Но тогда очень многие жили именно так (как сказал бы Валерик, неактуально, — ведь теперь у них что ни встреча, то акт, познакомились и моментально вступили!), то есть были, конечно, и тогда вертихвостки, и подружка тех лет, чертежница Лиза Первушкина, за один только год поменяла себе трех сожителей, совмещая все эти истории с воспитанием сына и приездами мужа, без звонка, иногда среди ночи — Глеб Петрович мотался на целину, доставляя запчасти. Но как только об этом прослышал Иосиф, он спустил ее с третьего этажа, стиснув Лизину руку до кровоподтека: чтоб она никогда, чтоб забыла дорогу, и на работе, если он вдруг увидит ее рядом с Верочкой, всё — ей хана!
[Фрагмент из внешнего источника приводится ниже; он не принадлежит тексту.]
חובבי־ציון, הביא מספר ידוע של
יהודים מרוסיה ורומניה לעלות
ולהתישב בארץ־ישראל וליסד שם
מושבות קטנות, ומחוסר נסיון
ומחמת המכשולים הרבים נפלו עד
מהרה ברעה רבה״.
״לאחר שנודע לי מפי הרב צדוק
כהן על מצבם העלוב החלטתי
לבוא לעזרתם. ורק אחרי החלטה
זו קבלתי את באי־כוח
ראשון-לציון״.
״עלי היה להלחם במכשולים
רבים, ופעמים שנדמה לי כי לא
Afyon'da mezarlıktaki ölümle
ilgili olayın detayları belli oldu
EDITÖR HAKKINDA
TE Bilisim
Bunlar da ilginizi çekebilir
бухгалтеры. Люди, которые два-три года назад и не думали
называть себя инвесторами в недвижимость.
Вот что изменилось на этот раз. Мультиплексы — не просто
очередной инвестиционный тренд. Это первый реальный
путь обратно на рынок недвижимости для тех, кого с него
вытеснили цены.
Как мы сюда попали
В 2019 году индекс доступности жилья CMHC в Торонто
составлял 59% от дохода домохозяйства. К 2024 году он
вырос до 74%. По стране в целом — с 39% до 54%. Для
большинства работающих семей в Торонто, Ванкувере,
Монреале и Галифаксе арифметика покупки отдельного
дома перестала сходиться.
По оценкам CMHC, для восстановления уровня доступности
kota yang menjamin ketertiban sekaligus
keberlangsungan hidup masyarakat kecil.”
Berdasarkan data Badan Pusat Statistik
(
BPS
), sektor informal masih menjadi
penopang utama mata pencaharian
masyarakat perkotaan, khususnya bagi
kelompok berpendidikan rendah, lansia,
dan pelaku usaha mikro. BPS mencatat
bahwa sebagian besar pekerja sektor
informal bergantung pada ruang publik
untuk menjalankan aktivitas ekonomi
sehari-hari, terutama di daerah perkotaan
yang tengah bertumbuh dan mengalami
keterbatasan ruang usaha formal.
И с тех пор поболтать они бегали в туалет и при первой возможности на овощебазу просились поехать вдвоем, чтобы там надышаться гнильем и друг другом, и потом еще в тряском автобусе с полной сумкой отборных огурчиков на коленях хохотать от любой чепухи (жалко, Йося не слышал, как после встречи с любовником Лиза сунула в свое самое интересное место ломтик мыла, предупреждая зачатие, и, конечно, забыла о нем, а когда через день муж вернулся из Казахстана и, естественно, приступил к той же самой долбежке, пена хлынула на постель, как из огнетушителя, Глеб Петрович же очумело взбивал и взбивал ее, обезумев от страсти!). От затылка до пят Лизу портили конопушки, и еще ей в детдоме во время помывки обварили всю грудь кипятком: сторожиха из ковырялок домогалась от Лизы взаимного чувства, а она обо всем рассказала директору, и сторожиху в двадцать четыре часа рассчитали, но в детдоме осталась ее предыдущая пассия, отвечавшая в то злосчастное утро за девчоночью баню.